Copying objects style questions

Alex Martelli aleax at aleax.it
Wed Aug 6 06:23:16 EDT 2003


Bob Halley wrote:
   ...
> I can't use copy.copy()'s default behavior, because it is too shallow.
> I don't want to use copy.deepcopy() because it's too deep.  I

So far, so perfectly clear.

> contemplated __copy__, __initargs__, __getstate__, and __setstate__,
> but they didn't seem to fit the bill, or seemed more complicated than
> the solution I ended up with (see below).
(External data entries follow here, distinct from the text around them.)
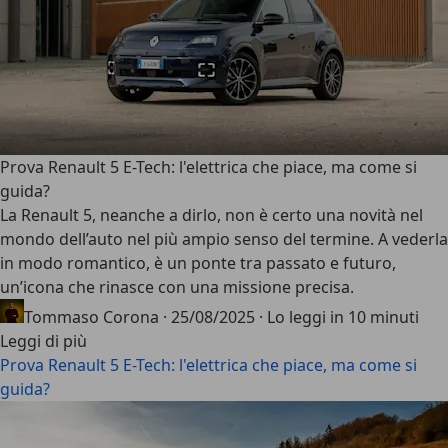
Prova Renault 5 E-Tech: l'elettrica che piace, ma come si
guida?
La
Renault 5
, neanche a dirlo, non è certo una novità nel
mondo dell’auto nel più ampio senso del termine. A vederla
in modo romantico, è un ponte tra passato e futuro,
un’icona che rinasce con una missione precisa.
Tommaso Corona
·
25/08/2025
·
Lo leggi in 10 minuti
Leggi di più
Prova Renault 5 E-Tech: l'elettrica che piace, ma come si
guida?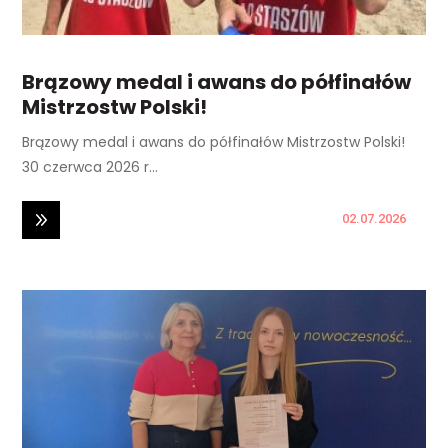
Brązowy medal i awans do półfinałów
Mistrzostw Polski!
Brązowy medal i awans do półfinałów Mistrzostw Polski!
30 czerwca 2026 r...
02.07.2026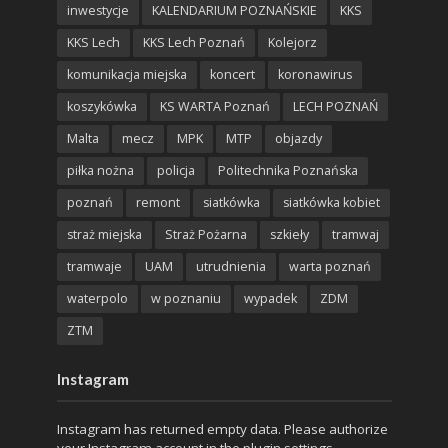
inwestycje
KALENDARIUM POZNAŃSKIE
KKS
KKS Lech
KKS Lech Poznań
Kolejorz
komunikacja miejska
koncert
koronawirus
koszykówka
KS WARTA Poznań
LECH POZNAŃ
Malta
mecz
MPK
MTP
objazdy
piłka nożna
policja
Politechnika Poznańska
poznań
remont
siatkówka
siatkówka kobiet
straż miejska
Straż Pożarna
szkieły
tramwaj
tramwaje
UAM
utrudnienia
warta poznań
waterpolo
w poznaniu
wypadek
ZDM
ZTM
Instagram
Instagram has returned empty data. Please authorize
your Instagram account in the
plugin settings
.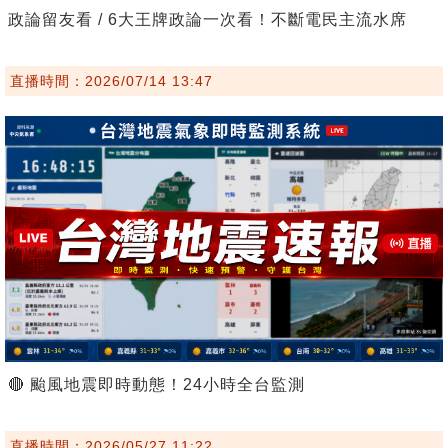
政論留友看 / 6大王牌政論一次看！不斷電民主流水席
直播時間：2026/07/14 13:47
🔴 颱風地震即時動態！24小時全台監測
直播時間：2026/05/27 11:22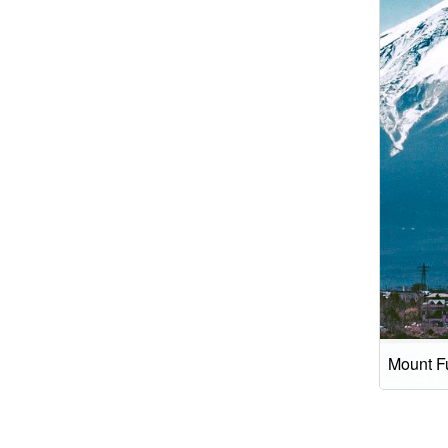
Mount Fu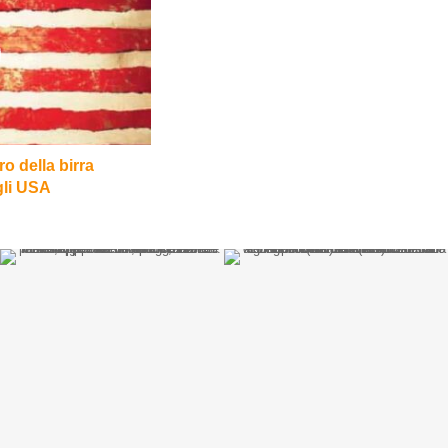
o della birra
gli USA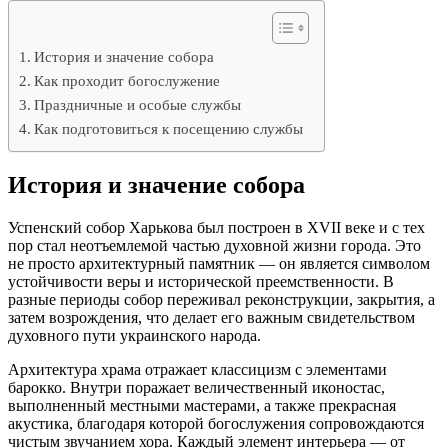
История и значение собора
Как проходит богослужение
Праздничные и особые службы
Как подготовиться к посещению службы
История и значение собора
Успенский собор Харькова был построен в XVII веке и с тех
пор стал неотъемлемой частью духовной жизни города. Это
не просто архитектурный памятник — он является символом
устойчивости веры и исторической преемственности. В
разные периоды собор переживал реконструкции, закрытия, а
затем возрождения, что делает его важным свидетельством
духовного пути украинского народа.
Архитектура храма отражает классицизм с элементами
барокко. Внутри поражает величественный иконостас,
выполненный местными мастерами, а также прекрасная
акустика, благодаря которой богослужения сопровождаются
чистым звучанием хора. Каждый элемент интерьера — от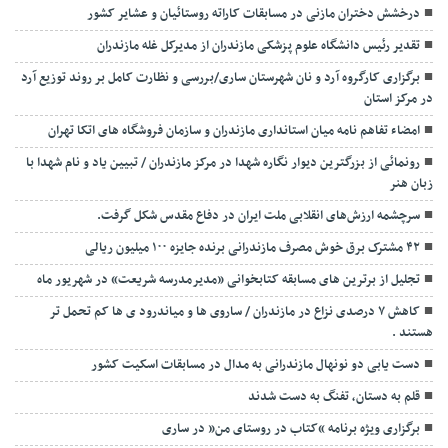
درخشش دختران مازنی در مسابقات کاراته روستائیان و عشایر کشور
تقدیر رئیس دانشگاه علوم پزشکی مازندران از مدیرکل غله مازندران
برگزاری کارگروه آرد و نان شهرستان ساری/بررسی و نظارت کامل بر روند توزیع آرد
در مرکز استان
امضاء تفاهم نامه میان استانداری مازندران و سازمان فروشگاه های اتکا تهران
رونمائی از بزرگترین دیوار نگاره شهدا در مرکز مازندران / تبیین یاد و نام شهدا با
زبان هنر
سرچشمه ارزش‌های انقلابی ملت ایران در دفاع مقدس شکل گرفت.
۴۲ مشترک برق خوش مصرف مازندرانی برنده جایزه ۱۰۰ میلیون ریالی
تجلیل از برترین های مسابقه کتابخوانی «مدیرمدرسه شریعت» در شهریور ماه
کاهش ۷ درصدی نزاع در مازندران / ساروی ها و میاندرود ی ها کم تحمل تر
هستند‌ .
دست یابی دو نونهال مازندرانی به مدال در مسابقات اسکیت کشور
قلم به دستان، تفنگ به دست شدند
برگزاری ویژه برنامه “کتاب در روستای من” در ساری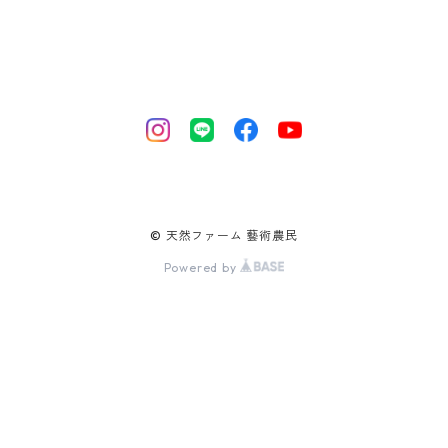
© 天然ファーム 藝術農民
Powered by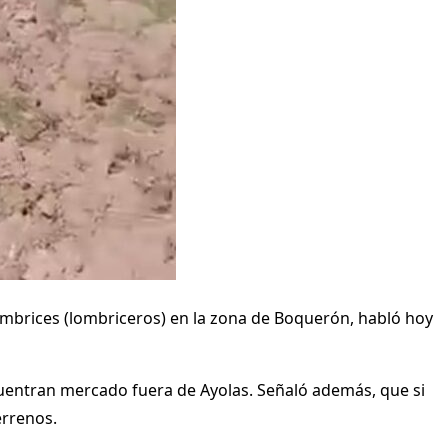
ombrices (lombriceros) en la zona de Boquerón, habló hoy
cuentran mercado fuera de Ayolas. Señaló además, que si
errenos.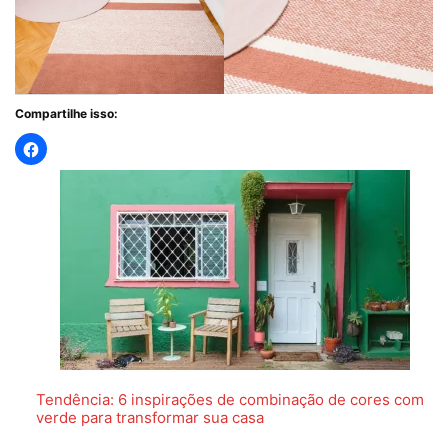
Compartilhe isso:
Tendência: 6 inspirações de combinação de cores com
verde para transformar sua casa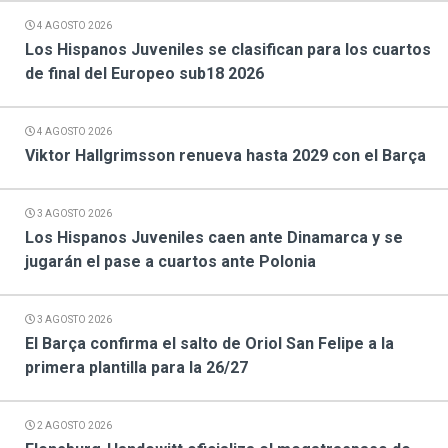
4 AGOSTO 2026
Los Hispanos Juveniles se clasifican para los cuartos
de final del Europeo sub18 2026
4 AGOSTO 2026
Viktor Hallgrimsson renueva hasta 2029 con el Barça
3 AGOSTO 2026
Los Hispanos Juveniles caen ante Dinamarca y se
jugarán el pase a cuartos ante Polonia
3 AGOSTO 2026
El Barça confirma el salto de Oriol San Felipe a la
primera plantilla para la 26/27
2 AGOSTO 2026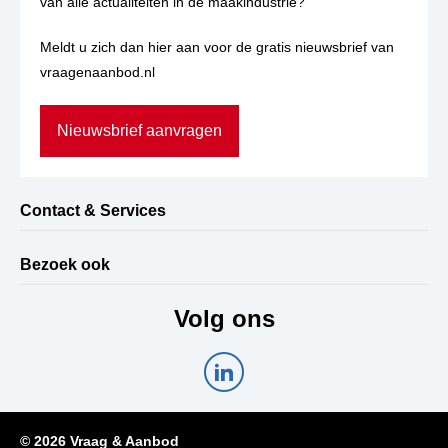
van alle actualiteiten in de maakindustrie?
Meldt u zich dan hier aan voor de gratis nieuwsbrief van
vraagenaanbod.nl
Nieuwsbrief aanvragen
Contact & Services
Bezoek ook
Volg ons
© 2026 Vraag & Aanbod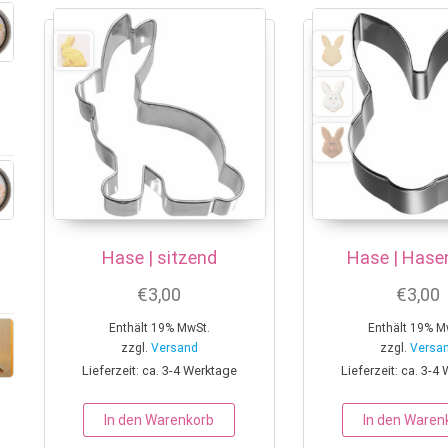
Hase | sitzend
Hase | Hase
€
3,00
€
3,00
Enthält 19% MwSt.
Enthält 19% M
zzgl.
Versand
zzgl.
Versa
Lieferzeit: ca. 3-4 Werktage
Lieferzeit: ca. 3-4
In den Warenkorb
In den Waren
I don't understand this.  What's wrong with, e.g.:

def __copy__(self):
    class EmptyClass: pass
    obj = EmptyClass()
    obj.__class__ = self.__class__
    obj.__dict__.update(self.__dict__)
    obj.items = list(self.items)
    return obj

???  It seems simpler and more automatic than your 'copy protocol';
subclasses don't need to do anything special unless they need to
"deepen" the copy of some of their attributes.  Btw, if you're
using new-style classes, you'll want to use object instead of
EmptyClass, or start with obj = self.__class__.new(self.__class__)
as you're doing in your protocol, of course -- but the key idea
is "bulk copy all that's in self's __dict__, then special-case
only what little needs to be specialcased".  And doing it in a
method called __copy__ means any user of your class needs not
learn about a new copy protocol but rather just uses copy.copy.

It may be that I'm not correctly understanding your issues, of
course, but I hope these suggestions can help.